M. Tough : Oui. Jusqu'à une certaine époque, le ministère de l'Intérieur arpentait les terres situées à l'extérieur de Red River où s'étaient établies des communautés. Cela s'est fait aussi à Prince Albert, quoique le système d'arpentage y fut extrêmement bureaucratique.

Il y a une contradiction entre le processus de traités et la façon dont le dossier des Métis a été traité dans le sud des Prairies. Au Manitoba, ce n'est qu'en 1876, avec le Traité no 6, que la question a été réglée. À la suite des commissions de 1885, 1886 et 1887 — et je crois que c'est à cela que vous faisiez référence —, les gens ont commencé à renier le traité. Ceux qui désiraient présenter une demande de certificat devaient renier le traité et renoncer au titre indien. Vingt-neuf pour cent des demandeurs ayant reçu un certificat ont fait ce choix. Certains ont ensuite adhéré de nouveau au traité.

Selon William Pearce, un arpenteur de carrière ayant travaillé pour le ministère de l'Intérieur, les certificats étaient une façon de réduire le nombre d'adhérents au traité et ainsi, comme vous le dites, le nombre de personnes sous la responsabilité du gouvernement. Les certificats pouvaient être utilisés à cette fin.

Il ne faut surtout pas oublier que, si beaucoup de membres d'une réserve présentaient une demande de certificat, les réserves touchées se faisaient presser de céder une partie de leurs terres, comme elles avaient moins besoin de territoire avec moins de membres. C'est un dossier plutôt complexe.

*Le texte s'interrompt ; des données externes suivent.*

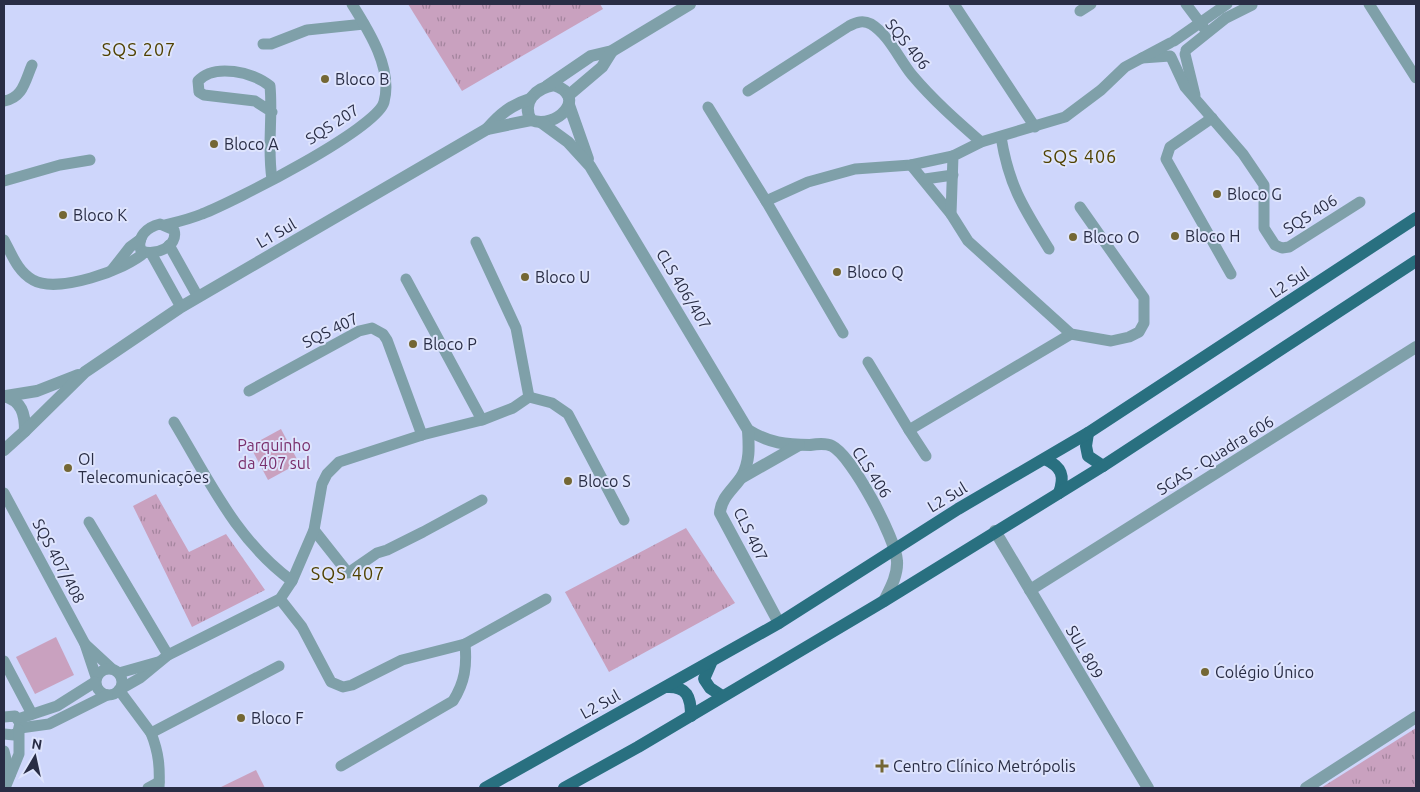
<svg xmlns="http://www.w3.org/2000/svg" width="1420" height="792" font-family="Ubuntu,sans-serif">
<defs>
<pattern id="grass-tufts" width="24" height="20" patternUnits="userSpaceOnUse" patternTransform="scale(1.25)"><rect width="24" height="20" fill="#c9a1bf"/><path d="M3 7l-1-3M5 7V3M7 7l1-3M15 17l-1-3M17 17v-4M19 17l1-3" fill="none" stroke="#a3849d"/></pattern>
</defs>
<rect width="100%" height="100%" fill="#ced6fb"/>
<g fill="url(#grass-tufts)">
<path d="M408 4H600L603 9 462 91Z"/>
<path d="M156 494 189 552 226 534 265 590 192 627 133 506Z"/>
<path d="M686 528 735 603 609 672 565 592Z"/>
<path d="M1416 728V788H1321L1324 786Z"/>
</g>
<g fill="#c9a1bf">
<path d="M281 429 299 463 268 480 250 446Z"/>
<path d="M56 637 74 675 35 694 16 657Z"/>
<path d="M256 770 265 788H219Z"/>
</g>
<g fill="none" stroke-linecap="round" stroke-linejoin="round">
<g stroke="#7fa0a9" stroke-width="11">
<path d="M954 4 1035 127"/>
<path d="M1186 4 1204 28"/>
<path d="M1369 4 1416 78"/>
<path d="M1080 11 1091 4"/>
<path d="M1174 41 1227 4"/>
<path d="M263 44H271L307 30 364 24"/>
<path d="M1186 50 1226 18 1252 5"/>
<path d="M1185 54 1195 95"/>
<path d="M1171 57 1185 87 1243 154 1264 185V228L1275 245 1282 248 1289 247 1360 202"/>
<path d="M1142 58 1170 56"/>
<path d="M748 91 849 26C857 22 863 20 871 24 889 35 899 59 912 75 933 100 957 121 981 142"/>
<path d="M4 101C23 98 25 81 32 65"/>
<path d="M708 107 766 201 808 182 855 169 911 165 953 156"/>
<path d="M272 112 255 101 204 95 199 92 198 81C214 63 254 72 270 86 273 117 267 148 272 179"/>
<path d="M1212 118 1170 147 1166 159 1231 274"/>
<path d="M1001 137C1009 186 1023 207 1049 249"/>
<path d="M911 165 951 214"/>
<path d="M925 179 953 175"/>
<path d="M4 181 60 165 90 160"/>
<path d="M766 201 843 333"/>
<path d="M1080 207 1144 298V323L1139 332 1129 337 1111 341 1071 334 968 241 951 214 953 156 981 142 1065 117 1101 90 1125 67 1170 43"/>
<path d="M160 224 174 230C179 247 155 256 141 251 136 237 147 227 160 224Z"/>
<path d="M165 225C177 222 190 219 202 214 233 202 377 129 384 102 393 69 369 31 352 4"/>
<path d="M4 240C12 255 18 272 33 280 57 294 126 270 145 252"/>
<path d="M169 245 198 297"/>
<path d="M151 253 181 307"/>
<path d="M112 270 130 247 141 239"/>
<path d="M406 279 482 420"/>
<path d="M868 362 909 430 1071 334"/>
<path d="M249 391 359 331 372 328 383 334 387 340 422 435"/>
<path d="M529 397 552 403 568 414 624 520"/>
<path d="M174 422C209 480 236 540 292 581"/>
<path d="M909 430 926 456"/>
<path d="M4 493 85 644 96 677"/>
<path d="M89 522 168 655"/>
<path d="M314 530 348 573 377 553 387 550 423 532 482 500"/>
<path d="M280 599 302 627 331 682 343 687 352 685 402 660 465 644 546 599"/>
<path d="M85 644 111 668"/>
<path d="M4 661 32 714"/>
<path d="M279 666 151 733 119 690 140 678 168 655 280 599 292 581 314 530 322 484 327 474 339 462 422 435 482 420 513 408 529 397 516 328 476 242"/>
<circle cx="109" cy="682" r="13"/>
<path d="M119 673 158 662"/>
<path d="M4 717 15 716 20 723 18 732 14 735 4 734"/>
<path d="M18 719 57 706 95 682"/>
<path d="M20 728 49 724 107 695"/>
<path d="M151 733C159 753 160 768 159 788"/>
<path d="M4 751 10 775"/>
<path d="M341 766 453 701C465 682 467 666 465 644"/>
<path d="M5 788 19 754V730"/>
<path d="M148 788 159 782"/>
</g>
<g stroke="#7fa0a9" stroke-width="12">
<path d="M554 85C589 97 556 130 531 120 521 102 536 88 554 85Z"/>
<path d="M547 86 591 56 612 51 690 4"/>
<path d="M569 95 602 67 612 51"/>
<path d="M569 105 588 159"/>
<path d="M542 123 568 142 590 166 748 430C769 443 786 445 810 445 817 444 826 443 832 446 852 456 896 539 897 561 898 575 890 589 884 601"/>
<path d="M487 129C500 114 511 105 530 99"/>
<path d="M4 396C22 401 25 414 25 431L4 450"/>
<path d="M6 396 37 391 78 375"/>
<path d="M748 430C749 447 750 461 742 476 734 489 721 497 720 513L779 623"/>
<path d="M25 431 85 372 181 307 487 129 531 120"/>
<path d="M741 478 799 445"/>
<path d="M995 531 1148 788"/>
<path d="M1030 590 1416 347"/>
<path d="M1306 788 1416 717"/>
</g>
<g stroke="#297080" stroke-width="12">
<path d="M1088 433 1086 446 1088 456 1103 466"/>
<path d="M1045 459C1062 467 1065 476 1059 493"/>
<path d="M711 663 704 679 710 688 722 696"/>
<path d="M667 687C687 686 691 697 691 716"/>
<path d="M485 788 779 623 958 509 1088 433 1416 218"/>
<path d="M564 788 638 747 884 601 1103 466 1416 261"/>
</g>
</g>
<g fill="#746734" stroke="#dee4fd" stroke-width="2">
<circle cx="325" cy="79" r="5"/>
<circle cx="214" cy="144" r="5"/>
<circle cx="1217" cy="194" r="5"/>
<circle cx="63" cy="215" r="5"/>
<circle cx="1175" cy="236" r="5"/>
<circle cx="1073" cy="237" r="5"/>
<circle cx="837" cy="272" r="5"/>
<circle cx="525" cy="277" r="5"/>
<circle cx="413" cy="344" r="5"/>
<circle cx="68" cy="468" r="5"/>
<circle cx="568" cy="481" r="5"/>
<circle cx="1205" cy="672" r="5"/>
<circle cx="241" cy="718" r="5"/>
<path d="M879.5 758.5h5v5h5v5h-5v5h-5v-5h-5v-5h5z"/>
</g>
<g text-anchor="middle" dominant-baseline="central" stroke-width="4" stroke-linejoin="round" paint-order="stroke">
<g font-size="16" fill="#292d45" stroke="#dee4fd">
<text transform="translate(908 44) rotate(51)">SQS 406</text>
<text transform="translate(332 124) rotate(-33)">SQS 207</text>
<text transform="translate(1310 214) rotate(-32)">SQS 406</text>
<text transform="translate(276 233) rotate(-30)">L1 Sul</text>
<text transform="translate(1289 282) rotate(-33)">L2 Sul</text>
<text transform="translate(684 289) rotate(59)">CLS 406/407</text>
<text transform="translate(330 330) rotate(-26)">SQS 407</text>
<text transform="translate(1215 455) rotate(-32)">SGAS - Quadra 606</text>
<text transform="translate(872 472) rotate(57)">CLS 406</text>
<text transform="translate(947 497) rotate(-31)">L2 Sul</text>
<text transform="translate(751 534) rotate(64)">CLS 407</text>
<text transform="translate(59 561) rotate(62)">SQS 407/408</text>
<text transform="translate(1085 652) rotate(60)">SUL 809</text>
<text transform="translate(600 704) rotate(-29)">L2 Sul</text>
</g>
<g font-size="16" fill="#292d45" stroke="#dee4fd" text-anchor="start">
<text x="335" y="79">Bloco B</text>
<text x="224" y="144">Bloco A</text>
<text x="1227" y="194">Bloco G</text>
<text x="73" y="215">Bloco K</text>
<text x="1185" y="236">Bloco H</text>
<text x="1083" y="237">Bloco O</text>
<text x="847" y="272">Bloco Q</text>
<text x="535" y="277">Bloco U</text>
<text x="423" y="344">Bloco P</text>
<text x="78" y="459">OI<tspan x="78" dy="18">Telecomunicações</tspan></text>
<text x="578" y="481">Bloco S</text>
<text x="1215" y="672">Colégio Único</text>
<text x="251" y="718">Bloco F</text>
<text x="893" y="766">Centro Clínico Metrópolis</text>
</g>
<g font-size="16" fill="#792e6b" stroke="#dee4fd">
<text x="274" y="445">Parquinho<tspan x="274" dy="18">da 407 sul</tspan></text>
</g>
<g font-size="18" letter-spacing="1" fill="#504200" stroke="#dee4fd">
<text x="139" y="49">SQS 207</text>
<text x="1080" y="156">SQS 406</text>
<text x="348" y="573">SQS 407</text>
</g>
</g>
<rect width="1420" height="792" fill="none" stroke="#292d45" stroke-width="10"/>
<g transform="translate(35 757) rotate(9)" stroke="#dee4fd" stroke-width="4" paint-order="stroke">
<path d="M0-4L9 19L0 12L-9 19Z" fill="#292d45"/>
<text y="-8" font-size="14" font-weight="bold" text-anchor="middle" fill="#292d45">N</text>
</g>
</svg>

Le président : Monsieur Tough, travaillez-vous avec le Ralliement national des Métis?

M. Tough : Nous collaborons sur le plan de la recherche. Je connais très bien M. Chartier, le président de l'organisme. À la suite du jugement rendu dans l'affaire Powley, des contrats de recherche ont été signés avec l'Université de l'Alberta. J'ai donc fait des recherches pour le ralliement en vertu de ces contrats, et non à titre d'expert- conseil. C'est grâce à ces recherches que nous avons obtenu toutes ces informations qui nous ont ensuite permis de créer une base de données historiques en ligne où l'on peut trouver des synthèses des différents documents. Il y a des liens périmés, mais on y trouve aussi les documents originaux.

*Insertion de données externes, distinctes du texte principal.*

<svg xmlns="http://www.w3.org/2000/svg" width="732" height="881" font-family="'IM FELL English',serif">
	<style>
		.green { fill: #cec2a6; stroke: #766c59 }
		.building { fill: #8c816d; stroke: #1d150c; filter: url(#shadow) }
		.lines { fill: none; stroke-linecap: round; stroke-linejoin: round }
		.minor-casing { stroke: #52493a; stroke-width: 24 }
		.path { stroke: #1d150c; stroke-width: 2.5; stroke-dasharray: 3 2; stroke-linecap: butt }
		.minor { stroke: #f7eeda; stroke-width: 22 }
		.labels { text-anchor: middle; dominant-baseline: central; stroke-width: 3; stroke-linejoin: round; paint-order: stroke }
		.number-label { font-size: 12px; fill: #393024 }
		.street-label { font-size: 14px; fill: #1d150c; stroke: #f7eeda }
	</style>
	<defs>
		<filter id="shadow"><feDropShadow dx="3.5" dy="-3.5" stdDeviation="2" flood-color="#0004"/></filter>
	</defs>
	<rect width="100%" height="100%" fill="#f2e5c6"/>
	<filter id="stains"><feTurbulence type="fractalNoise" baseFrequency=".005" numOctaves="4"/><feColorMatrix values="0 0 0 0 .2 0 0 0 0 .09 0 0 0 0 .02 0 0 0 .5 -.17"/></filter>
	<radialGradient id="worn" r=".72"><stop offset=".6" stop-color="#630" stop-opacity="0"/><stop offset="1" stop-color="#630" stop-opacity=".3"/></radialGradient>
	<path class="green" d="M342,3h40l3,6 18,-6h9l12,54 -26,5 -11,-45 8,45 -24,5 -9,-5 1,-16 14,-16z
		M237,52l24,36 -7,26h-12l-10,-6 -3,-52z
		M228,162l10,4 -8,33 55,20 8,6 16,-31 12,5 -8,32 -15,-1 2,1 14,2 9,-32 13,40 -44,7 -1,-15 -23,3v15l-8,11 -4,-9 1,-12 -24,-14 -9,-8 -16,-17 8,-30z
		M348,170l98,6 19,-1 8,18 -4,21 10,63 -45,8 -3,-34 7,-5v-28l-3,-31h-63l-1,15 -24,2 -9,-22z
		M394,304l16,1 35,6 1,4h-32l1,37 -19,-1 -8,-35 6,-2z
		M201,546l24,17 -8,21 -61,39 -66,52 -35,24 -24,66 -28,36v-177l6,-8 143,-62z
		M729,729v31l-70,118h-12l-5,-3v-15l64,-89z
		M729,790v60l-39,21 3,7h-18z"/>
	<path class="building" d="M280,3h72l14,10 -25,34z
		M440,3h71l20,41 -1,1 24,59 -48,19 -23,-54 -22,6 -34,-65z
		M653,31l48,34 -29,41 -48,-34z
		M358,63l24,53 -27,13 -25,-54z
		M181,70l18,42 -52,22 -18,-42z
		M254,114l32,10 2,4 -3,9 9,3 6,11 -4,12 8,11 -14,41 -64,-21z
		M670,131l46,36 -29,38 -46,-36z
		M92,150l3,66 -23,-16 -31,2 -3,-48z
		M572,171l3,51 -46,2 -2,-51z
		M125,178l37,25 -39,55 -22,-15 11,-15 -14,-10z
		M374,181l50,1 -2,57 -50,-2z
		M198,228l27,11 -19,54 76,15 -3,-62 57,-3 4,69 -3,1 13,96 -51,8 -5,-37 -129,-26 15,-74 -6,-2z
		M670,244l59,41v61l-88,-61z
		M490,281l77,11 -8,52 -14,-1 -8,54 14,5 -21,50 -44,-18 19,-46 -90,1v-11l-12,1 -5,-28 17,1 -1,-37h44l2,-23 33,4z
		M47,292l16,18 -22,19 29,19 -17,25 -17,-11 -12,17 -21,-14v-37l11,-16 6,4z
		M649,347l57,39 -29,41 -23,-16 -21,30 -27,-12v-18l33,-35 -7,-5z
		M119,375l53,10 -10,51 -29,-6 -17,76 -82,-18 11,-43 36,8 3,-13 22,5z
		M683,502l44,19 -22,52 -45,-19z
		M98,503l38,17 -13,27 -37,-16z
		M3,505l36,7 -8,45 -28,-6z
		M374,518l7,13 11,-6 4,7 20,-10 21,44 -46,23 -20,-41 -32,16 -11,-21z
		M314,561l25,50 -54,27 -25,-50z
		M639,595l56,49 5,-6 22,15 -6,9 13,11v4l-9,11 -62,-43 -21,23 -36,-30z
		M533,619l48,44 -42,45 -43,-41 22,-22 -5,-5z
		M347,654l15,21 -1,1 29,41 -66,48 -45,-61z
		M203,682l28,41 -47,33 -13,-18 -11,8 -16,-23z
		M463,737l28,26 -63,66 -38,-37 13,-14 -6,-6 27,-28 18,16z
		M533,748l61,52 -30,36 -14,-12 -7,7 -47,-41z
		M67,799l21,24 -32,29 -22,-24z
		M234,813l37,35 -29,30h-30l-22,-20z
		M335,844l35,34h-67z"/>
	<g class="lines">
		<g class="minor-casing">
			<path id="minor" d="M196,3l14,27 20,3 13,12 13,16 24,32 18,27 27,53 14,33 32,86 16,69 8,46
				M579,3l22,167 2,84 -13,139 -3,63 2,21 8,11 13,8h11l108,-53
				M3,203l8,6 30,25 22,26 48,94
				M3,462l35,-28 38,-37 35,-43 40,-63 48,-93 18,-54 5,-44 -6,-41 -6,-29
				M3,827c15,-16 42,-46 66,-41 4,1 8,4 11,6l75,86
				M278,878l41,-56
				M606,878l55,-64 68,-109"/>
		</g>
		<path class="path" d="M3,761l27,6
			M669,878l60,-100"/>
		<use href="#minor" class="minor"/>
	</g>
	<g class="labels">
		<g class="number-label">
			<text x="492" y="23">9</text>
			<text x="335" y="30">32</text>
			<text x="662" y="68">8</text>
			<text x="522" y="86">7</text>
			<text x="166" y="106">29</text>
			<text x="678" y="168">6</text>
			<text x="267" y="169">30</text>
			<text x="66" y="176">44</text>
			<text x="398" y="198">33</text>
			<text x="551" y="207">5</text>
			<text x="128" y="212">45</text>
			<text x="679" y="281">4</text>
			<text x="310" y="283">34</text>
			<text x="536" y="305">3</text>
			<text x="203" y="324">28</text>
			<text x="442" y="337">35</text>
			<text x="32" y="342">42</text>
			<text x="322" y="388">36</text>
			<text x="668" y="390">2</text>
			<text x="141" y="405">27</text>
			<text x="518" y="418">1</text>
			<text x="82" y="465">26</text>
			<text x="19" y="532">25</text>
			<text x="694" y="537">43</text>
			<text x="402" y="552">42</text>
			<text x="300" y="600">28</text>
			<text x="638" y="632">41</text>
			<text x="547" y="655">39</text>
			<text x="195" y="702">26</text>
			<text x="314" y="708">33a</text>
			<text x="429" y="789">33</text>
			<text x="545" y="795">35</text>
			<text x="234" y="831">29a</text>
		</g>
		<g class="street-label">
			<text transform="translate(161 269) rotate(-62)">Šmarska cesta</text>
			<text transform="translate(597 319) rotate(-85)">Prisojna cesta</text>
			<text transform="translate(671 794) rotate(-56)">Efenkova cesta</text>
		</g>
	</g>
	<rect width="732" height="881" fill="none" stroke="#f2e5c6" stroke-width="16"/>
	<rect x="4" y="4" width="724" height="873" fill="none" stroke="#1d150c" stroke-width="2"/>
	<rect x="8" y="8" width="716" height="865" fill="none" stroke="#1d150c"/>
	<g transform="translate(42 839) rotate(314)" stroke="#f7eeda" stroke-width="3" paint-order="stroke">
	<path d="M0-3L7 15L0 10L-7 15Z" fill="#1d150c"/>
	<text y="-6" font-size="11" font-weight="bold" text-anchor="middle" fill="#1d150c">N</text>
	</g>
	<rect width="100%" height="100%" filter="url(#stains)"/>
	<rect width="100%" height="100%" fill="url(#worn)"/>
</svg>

Les Métis peuvent également y créer leur arbre généalogique. Cette fonction est administrée par l'Université de l'Alberta. La base de données, accessible au public, analyse tous les résultats possibles. C'est très bien fait. La principale plainte des utilisateurs, c'est qu'il faudrait plus de données.

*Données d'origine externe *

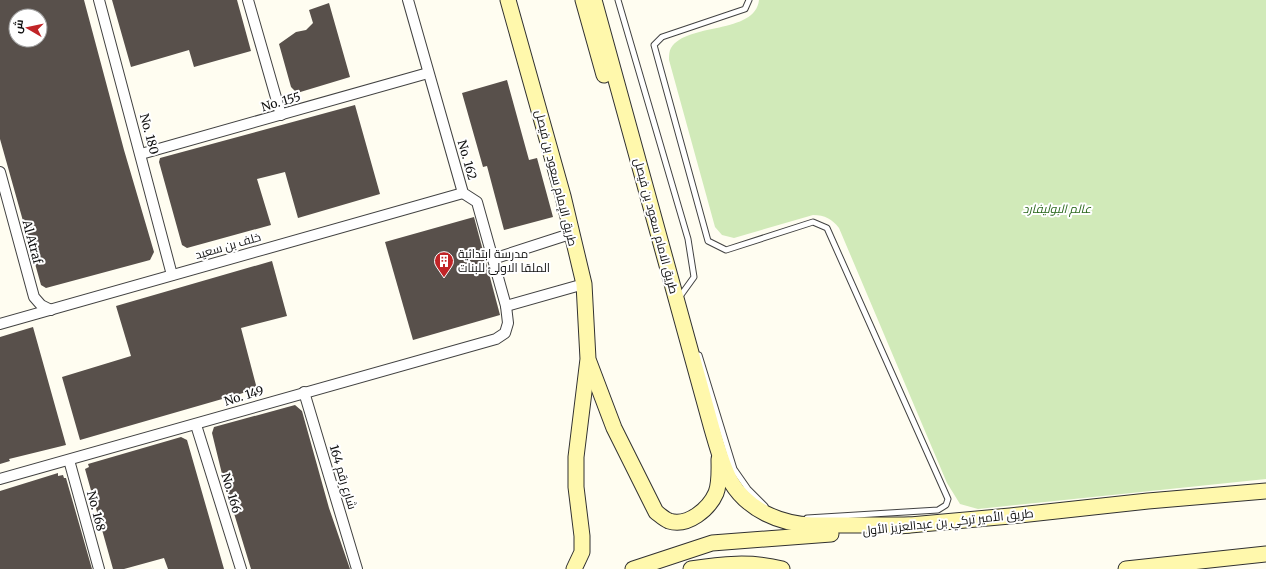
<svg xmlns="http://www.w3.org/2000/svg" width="1266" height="569" font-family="Merriweather,Cairo,serif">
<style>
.green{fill:#d1eab9}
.building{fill:#58504b;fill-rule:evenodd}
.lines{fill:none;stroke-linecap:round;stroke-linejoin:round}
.lane-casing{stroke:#424242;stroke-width:7}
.street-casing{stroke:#424242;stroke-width:12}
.secondary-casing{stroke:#313131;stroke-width:17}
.lane{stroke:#fff;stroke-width:5}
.street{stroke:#fff;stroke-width:10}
.secondary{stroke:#fff8ac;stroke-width:15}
.labels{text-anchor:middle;stroke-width:4;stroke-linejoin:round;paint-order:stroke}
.street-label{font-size:12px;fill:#0f0f0f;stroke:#fff}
.park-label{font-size:12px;font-style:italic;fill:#2b681e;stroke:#fff}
.poi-label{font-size:12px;fill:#0f0f0f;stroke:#fff;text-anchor:start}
</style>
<rect width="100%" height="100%" fill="#fffdf1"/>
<path class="green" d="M759,0H1266V479L978,509L960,504L947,483L839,228C832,219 825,215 813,215L734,238L722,235L715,227L669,60C669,56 669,51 671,48C687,22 755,35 759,0Z"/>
<g class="building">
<path d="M0,0H84L124,150L154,252L150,260L46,288L41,285L0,139ZM16,16H40V40H16Z"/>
<path d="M112,0H237L251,51L194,67L189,50L131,67Z"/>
<path d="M329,3L350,77L297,93L291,87L279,44L296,32L306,30L313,23L309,10Z"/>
<path d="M507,80L529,160L537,158L553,217L504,230L487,166L483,167L462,93Z"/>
<path d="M355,105L380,194L298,218L285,172L257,179L271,225L187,248L182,245L159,162L160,158Z"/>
<path d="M474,217L500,315L413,340L385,242Z"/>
<path d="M272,261L287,316L241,328L257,389L80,440L62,377L131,356L116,306Z"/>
<path d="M33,327L66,445L9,459L10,461L0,464V337Z"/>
<path d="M295,405L302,411L329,508L350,569H251L222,474L212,433L214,427Z"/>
<path d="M181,437L187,440L224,569H168L164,558L124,569H113L85,469L89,467L88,464Z"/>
<path d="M58,473V476L63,475L64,478H66L92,569H0V491Z"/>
</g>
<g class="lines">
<g class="lane-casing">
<g id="lane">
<path d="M618,0L688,239L694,277L681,295"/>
<path d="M749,0L745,9L662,37L654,45L708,241L726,250L813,222L827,228L948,499L946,505L938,510L807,518"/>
<path d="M699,355L734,469L748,489L765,506"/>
</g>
</g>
<g class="street-casing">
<g id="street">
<path d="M99,0L172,275"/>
<path d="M248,0L281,115"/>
<path d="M141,154L428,73"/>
<path d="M0,172L34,297L41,305L51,310"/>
<path d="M493,259L570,234"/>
<path d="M506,306L584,284"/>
<path d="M0,324L463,193"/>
<path d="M304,392L357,569"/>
<path d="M196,425L241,569"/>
<path d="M69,460L99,569"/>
<path d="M0,479C165,433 330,385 496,339L505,333L508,323L506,306L477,202L463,193L408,0"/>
</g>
</g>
<g class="secondary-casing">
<g id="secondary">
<path d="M508,0L563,196L584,284L588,359L576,457V487L582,536V552L574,569"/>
<path d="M583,0L604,75"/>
<path d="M594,0L712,429C717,446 722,466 731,482C748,510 780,524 812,525H909"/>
<path d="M589,362L614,428L656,512C660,515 664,519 669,521C688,527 709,509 716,493C720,483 719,469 719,459"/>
<path d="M899,526L1010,516L1148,501L1266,491"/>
<path d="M633,569L712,543L831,534"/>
<path d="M691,569C721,564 752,561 782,569"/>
<path d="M1126,569L1266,554"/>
</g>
</g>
<use href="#lane" class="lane"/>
<use href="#street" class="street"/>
<use href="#secondary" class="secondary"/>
</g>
<defs>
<g id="building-pin" transform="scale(1)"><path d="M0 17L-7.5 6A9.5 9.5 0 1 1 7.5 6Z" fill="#c12427" stroke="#fff"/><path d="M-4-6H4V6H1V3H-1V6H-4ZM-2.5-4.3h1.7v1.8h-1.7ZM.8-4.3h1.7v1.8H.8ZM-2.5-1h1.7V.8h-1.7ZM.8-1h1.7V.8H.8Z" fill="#fff"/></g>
</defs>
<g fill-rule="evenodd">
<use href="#building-pin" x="444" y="261"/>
</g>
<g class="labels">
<g class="street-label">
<text transform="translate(281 102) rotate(-16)" y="4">No. 155</text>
<text transform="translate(149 134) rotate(75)" y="4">No. 180</text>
<text transform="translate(467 160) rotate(74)" y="4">No. 162</text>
<text transform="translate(556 178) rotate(76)" y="4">طريق الإمام سعود بن فيصل</text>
<text transform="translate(656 226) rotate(75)" y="4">طريق الامام سعود بن فيصل</text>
<text transform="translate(32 242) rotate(75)" y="4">Al Atraf</text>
<text transform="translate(228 246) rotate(-16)" y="4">خلف بن سعيد</text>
<text transform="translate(244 396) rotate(-17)" y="4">No. 149</text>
<text transform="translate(343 477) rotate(73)" y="4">شارع رقم 164</text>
<text transform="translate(231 493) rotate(73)" y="4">No. 166</text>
<text transform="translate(96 511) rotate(75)" y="4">No. 168</text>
<text transform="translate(948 522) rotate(-6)" y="4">طريق الأمير تركي بن عبدالعزيز الأول</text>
</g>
<g class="park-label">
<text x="1057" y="213">عالم البوليفارد</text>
</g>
<g class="poi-label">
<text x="458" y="258">مدرسة ابتدائية<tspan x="458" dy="14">الملقا الاولئ للبنات</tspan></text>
</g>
</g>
<g transform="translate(28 28) rotate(279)"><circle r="19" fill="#ffffff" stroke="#9f9f9f"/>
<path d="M0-3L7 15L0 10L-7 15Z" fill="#c12427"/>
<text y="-6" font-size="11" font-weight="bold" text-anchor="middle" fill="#0f0f0f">ش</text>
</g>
</svg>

Le président : Dans le cadre de vos recherches, avez-vous tenté de déterminer quel était le processus de réflexion ayant mené, en 1982, à l'ajout des Métis à l'article 35 de la Constitution?

M. Tough : Non, mais des particuliers ont participé à ce processus. J'ai suivi une partie des travaux à la télévision.

Aux yeux des non-Autochtones, il semblait évident qu'un peuple autochtone ayant des droits acquis devait être inclus dans la Constitution. Certains s'opposaient à la façon dont tout cela s'est fait, prétextant que c'était de l'opportunisme politique. Je ne crois pas que cet ajout ait été un geste politique du gouvernement, pas plus que ne l'était la Magna Carta pour le roi.

Aux yeux des non-Autochtones, c'était une décision logique. J'irais même plus loin en disant que, dans le libellé de l'Acte de l'Amérique du Nord britannique, on pourrait facilement remplacer « Indiens » et « réserves indiennes » par « Autochtones » et « réserves autochtones ».

Le président : Merci beaucoup.

Honorables sénateurs, nous allons maintenant poursuivre la réunion à huis clos. J'aimerais remercier M. Tough pour ses connaissances sur le sujet et son professionnalisme.

Les documents d'appui, dont certains documents historiques, ne sont pas tous traduits. D'ailleurs, bon nombre ne le sont pas. Si un membre voulait présenter une motion proposant la traduction de ces documents, avec le consentement unanime du comité, nous pourrions les envoyer à la traduction. Ils seraient ensuite mis à notre disposition.

Si un membre voulait proposer une motion demandant que les documents d'appui soient traduits, je serais prêt à la recevoir.

Le sénateur Dyck : Je la propose.

Le président : Les membres sont-ils d'accord?

Des voix : D'accord.

Le président : La motion est adoptée à l'unanimité. Une fois traduits, les documents seront mis à la disposition des membres du comité.

Encore une fois, merci, monsieur Tough.